Brandenburgs Agrar- und Verbraucherschutzstaatssekretär Dr. Stephan Nickisch hat sich am Rande der Grünen Woche über den Stand der Öko-Modellregionen informiert. Die Einrichtung von Öko-Modellregionen – Regionen, in den schwerpunktmäßig Unternehmen des ökologischen Landbaus wirtschaften – ist eine der Maßnahmen des Öko-Aktionsplans Brandenburg.
Teilnehmer des Gesprächs waren Vertreter der beiden Öko-Modellregionen „BioRegion Havelland“ und „Öko-Modellregion Prignitz-Ruppin“ sowie der geförderten Wertschöpfungskettenprojekte „Moorbüffel Brandenburg“, „Spreewälder BioMühle“, „Bio-Schweinefleisch aus Brandenburg“ sowie der Brandenburger Bio Ei GmbH teil.
Ein zentrales Anliegen der Öko-Modellregionen ist die Stärkung der regionalen Wertschöpfung. Durch die enge Zusammenarbeit zwischen ansässigen Landwirtinnen und Landwirten, Verarbeitung, Handel, Gastronomie und Tourismusverbänden werden transparente und nachhaltige Wertschöpfungsketten geschaffen. Dies ermöglicht nicht nur eine bessere Vermarktung von regionalen Bio-Produkten, sondern trägt auch zur Entwicklung der ländlichen Regionen bei.
Weiterhin werden im Bereich der regionalen Wertschöpfungsketten Projekte gesucht. Diese können sowohl im Bio- als auch im konventionellen Bereich umgesetzt werden. Dafür stehen ausreichend Mittel zur Verfügung. Diese Projekte können in den nächsten zweieinhalb Jahren gefördert werden. Dann endet die aktuelle Förderperiode.

Bereitgestellte Daten.
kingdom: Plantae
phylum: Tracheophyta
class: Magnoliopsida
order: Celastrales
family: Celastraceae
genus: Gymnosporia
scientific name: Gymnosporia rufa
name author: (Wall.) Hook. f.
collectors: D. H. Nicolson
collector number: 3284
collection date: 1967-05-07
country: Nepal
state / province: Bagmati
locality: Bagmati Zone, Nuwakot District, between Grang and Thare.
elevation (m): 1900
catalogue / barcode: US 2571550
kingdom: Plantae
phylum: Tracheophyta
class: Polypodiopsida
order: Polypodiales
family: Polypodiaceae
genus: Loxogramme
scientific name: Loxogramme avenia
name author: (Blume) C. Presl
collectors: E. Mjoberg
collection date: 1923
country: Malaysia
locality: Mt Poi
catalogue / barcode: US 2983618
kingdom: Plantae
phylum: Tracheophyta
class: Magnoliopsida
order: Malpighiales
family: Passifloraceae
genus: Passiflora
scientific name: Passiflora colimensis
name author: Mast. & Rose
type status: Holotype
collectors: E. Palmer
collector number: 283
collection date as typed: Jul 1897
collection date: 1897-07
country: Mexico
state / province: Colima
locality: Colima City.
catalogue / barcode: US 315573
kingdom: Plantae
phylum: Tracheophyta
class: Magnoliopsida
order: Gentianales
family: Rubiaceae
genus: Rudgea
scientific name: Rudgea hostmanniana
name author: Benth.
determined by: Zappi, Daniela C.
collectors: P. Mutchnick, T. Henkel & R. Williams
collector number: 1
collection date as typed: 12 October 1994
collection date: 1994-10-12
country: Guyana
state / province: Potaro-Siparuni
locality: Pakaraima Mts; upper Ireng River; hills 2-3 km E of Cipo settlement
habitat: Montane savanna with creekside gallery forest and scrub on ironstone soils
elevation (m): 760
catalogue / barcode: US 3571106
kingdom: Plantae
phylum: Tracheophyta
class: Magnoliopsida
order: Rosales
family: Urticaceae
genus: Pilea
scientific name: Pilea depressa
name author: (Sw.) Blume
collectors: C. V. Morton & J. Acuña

Ziel der Aufgabe. Schreiben Sie aus dem Text über die Öko-Modellregionen alles von „Teilnehmer des Gesprächs“ bis hinunter zu „ländlichen Regionen bei.“ wortgetreu ab. Die Daten werden hierfür nicht benötigt.

Lösung der Aufgabe.
Teilnehmer des Gesprächs waren Vertreter der beiden Öko-Modellregionen „BioRegion Havelland“ und „Öko-Modellregion Prignitz-Ruppin“ sowie der geförderten Wertschöpfungskettenprojekte „Moorbüffel Brandenburg“, „Spreewälder BioMühle“, „Bio-Schweinefleisch aus Brandenburg“ sowie der Brandenburger Bio Ei GmbH teil.
Ein zentrales Anliegen der Öko-Modellregionen ist die Stärkung der regionalen Wertschöpfung. Durch die enge Zusammenarbeit zwischen ansässigen Landwirtinnen und Landwirten, Verarbeitung, Handel, Gastronomie und Tourismusverbänden werden transparente und nachhaltige Wertschöpfungsketten geschaffen. Dies ermöglicht nicht nur eine bessere Vermarktung von regionalen Bio-Produkten, sondern trägt auch zur Entwicklung der ländlichen Regionen bei.